SUPPLIED PASSAGE:
+++
Preface

Volume 45 of the Royal Society of Chemistry Specialist Periodical Report in Organometallic Chemistry sees a change in the Editorial Team. We are delighted to take on this role after the successful tenure of Nathan J. Patmore and Paul I. P. Elliott. It is an honour to be part of this important resource that has been in publication since 1971 and has featured some of the giants of organometallic chemistry, both as editors and contributing authors. The founding editors were no less than Edward Abel and Gordon Stone, whose tenures were a substantial 25 and 20 years, respectively, highlighting their dedication to the field. The books started as regular annual reviews, capturing the most recent advances in specific topics such as organometallic compounds of a given group of the periodic table or a given class of ligand. The field has expanded substantially over the years, and the chapters have evolved with a focus on contemporary themes and areas in which there has been expansion. With this year’s volume we have focused on emerging investigators and future leaders as contributors. We present nine chapters which cover a broad range of topics including synthesis, catalytic application, photochemistry and computational investigation of transition metal and main group organometallic compounds. The chapters are designed to bring the readers up to speed on developing areas of research. We believe that these chapters provide a broad selection representing many of the different aspects of organometallic chemistry. There are, of course, so many different themes which could have been explored and we hope to explore these in later volumes.
+++
SUPPLIED INFORMATION:
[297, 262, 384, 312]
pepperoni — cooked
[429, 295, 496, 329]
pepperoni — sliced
+++
SET TASKS:
1/ Decide whether each statement agrees with the organometallic chemistry preface, and for each give yes or no along with the deciding words from the preface, quoted exactly.
(a) The founding editors served for 25 and 20 years.
(b) The series first appeared in 1981.
(c) This volume contains twelve chapters.
2/ Write what comes next in the organometallic chemistry preface, picking up right after its final sentence.

EXPECTED OUTPUTS:
1/
(a) Yes: "whose tenures were a substantial 25 and 20 years, respectively"
(b) No: "has been in publication since 1971"
(c) No: "We present nine chapters"

2/
One of the overarching themes of many of the chapters covered within this book is “cooperation”. This is where a secondary component is playing an additional role in facilitating a given transformation or tuning a given property within a certain complex. This is a developing and common theme across the broad field of organometallic chemistry, particularly with respect to homogeneous catalysis. Within the chapters, cooperation is exemplified in heterobimetallic systems, group 13 based ligands and external Lewis acids to promote reactivity. Additional themes include cooperative pathways in the activation of small inert molecules such as dinitrogen and carbon dioxide, transition metals in oxidation states lower than commonly seen for some metals or the use of organometallic complexes which are activated under photolytic conditions.

In the first chapter, Tiwari, Dey and Rit provide an update on bimetallic catalysts containing N-heterocyclic carbene ligands. The authors describe some synthetic challenges faced with bimetallic complexes and strategies to overcome them. They also provide several recent applications of bimetallic catalysts in homogeneous tandem catalysis involving cross-coupling-arylation, cyclisation–alkylation, oxidation-arylation, (hydro)dehalogenation-transfer hydrogenation, isomerisation-hydrophosphination, and imine synthesis from nitroarenes via tandem catalysis. They also describe examples where bimetallic complexes perform well in the activation of C–F bonds.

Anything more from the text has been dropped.